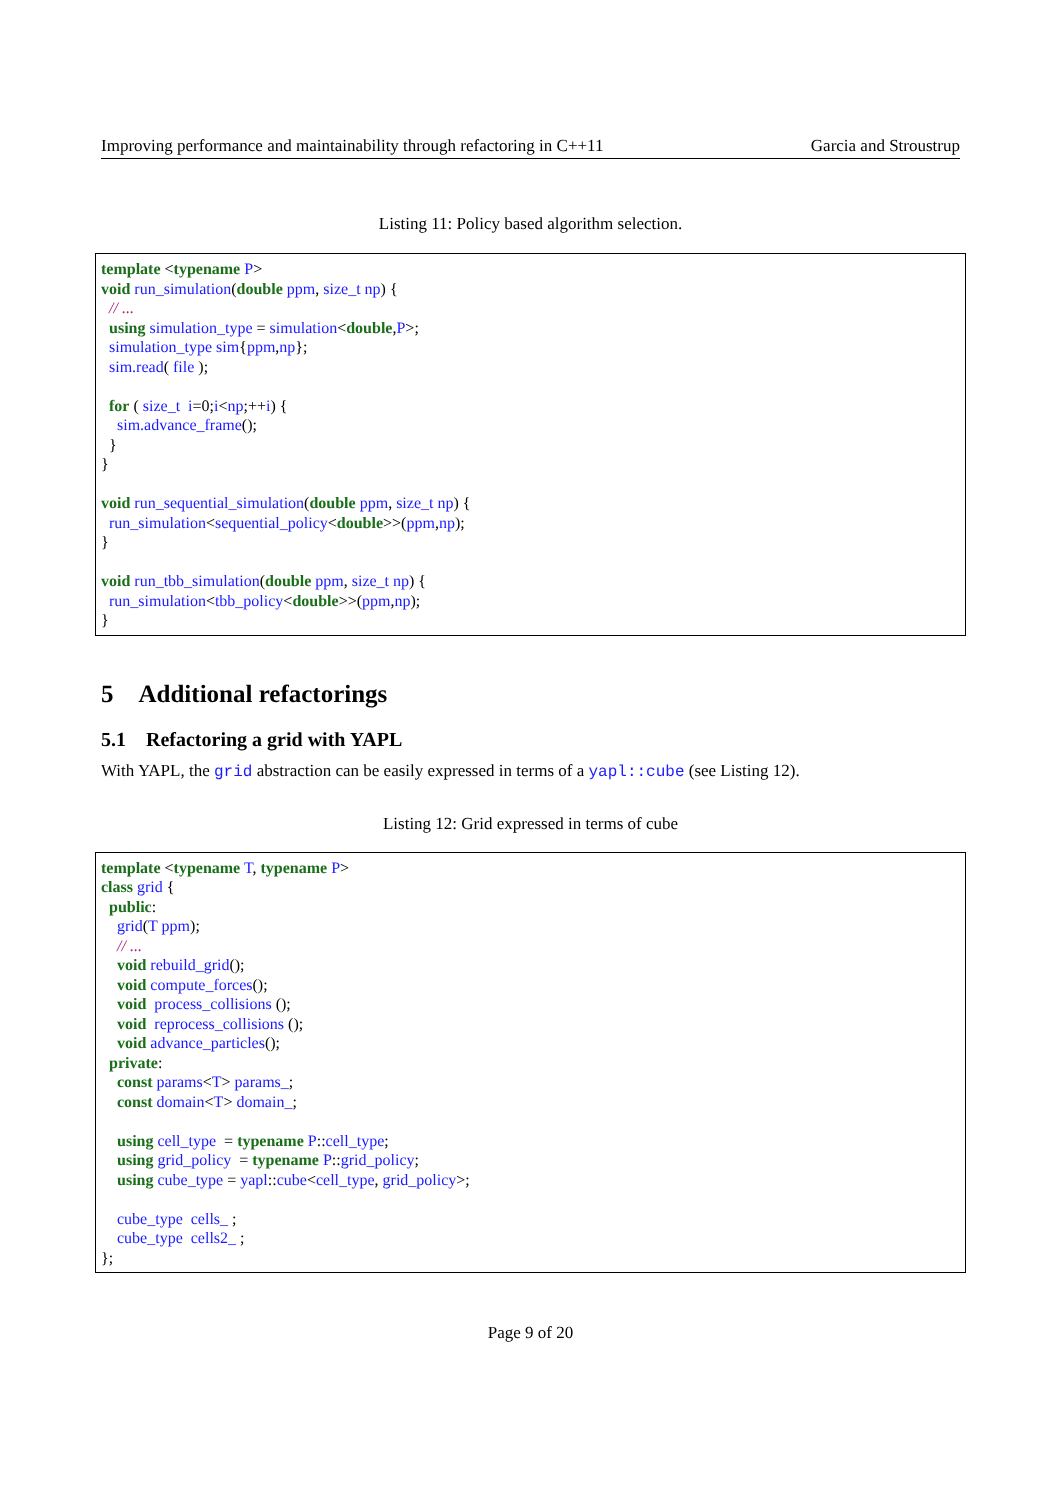Improving performance and maintainability through refactoring in C++11 Garcia and Stroustrup
Listing 11: Policy based algorithm selection.
template <typename P> void run_simulation(double ppm, size_t np) { // ... using simulation_type = simulation<double,P>; simulation_type sim{ppm,np}; sim.read( file ); for ( size_t i=0;i<np;++i) { sim.advance_frame(); } } void run_sequential_simulation(double ppm, size_t np) { run_simulation<sequential_policy<double>>(ppm,np); } void run_tbb_simulation(double ppm, size_t np) { run_simulation<tbb_policy<double>>(ppm,np); }
5 Additional refactorings
5.1 Refactoring a grid with YAPL
With YAPL, the grid abstraction can be easily expressed in terms of a yapl::cube (see Listing 12).
Listing 12: Grid expressed in terms of cube
template <typename T, typename P> class grid { public: grid(T ppm); // ... void rebuild_grid(); void compute_forces(); void process_collisions (); void reprocess_collisions (); void advance_particles(); private: const params<T> params_; const domain<T> domain_; using cell_type = typename P::cell_type; using grid_policy = typename P::grid_policy; using cube_type = yapl::cube<cell_type, grid_policy>; cube_type cells_ ; cube_type cells2_ ; };
Page 9 of 20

> _Your instructions_: Please transcribe the entries precisely and omit any images they hold.

> _Your solution_:
Improving performance and maintainability through refactoring in C++11 Garcia and Stroustrup
Listing 11: Policy based algorithm selection.
template <typename P> void run_simulation(double ppm, size_t np) { // ... using simulation_type = simulation<double,P>; simulation_type sim{ppm,np}; sim.read( file ); for ( size_t i=0;i<np;++i) { sim.advance_frame(); } } void run_sequential_simulation(double ppm, size_t np) { run_simulation<sequential_policy<double>>(ppm,np); } void run_tbb_simulation(double ppm, size_t np) { run_simulation<tbb_policy<double>>(ppm,np); }
5 Additional refactorings
5.1 Refactoring a grid with YAPL
With YAPL, the grid abstraction can be easily expressed in terms of a yapl::cube (see Listing 12).
Listing 12: Grid expressed in terms of cube
template <typename T, typename P> class grid { public: grid(T ppm); // ... void rebuild_grid(); void compute_forces(); void process_collisions (); void reprocess_collisions (); void advance_particles(); private: const params<T> params_; const domain<T> domain_; using cell_type = typename P::cell_type; using grid_policy = typename P::grid_policy; using cube_type = yapl::cube<cell_type, grid_policy>; cube_type cells_ ; cube_type cells2_ ; };
Page 9 of 20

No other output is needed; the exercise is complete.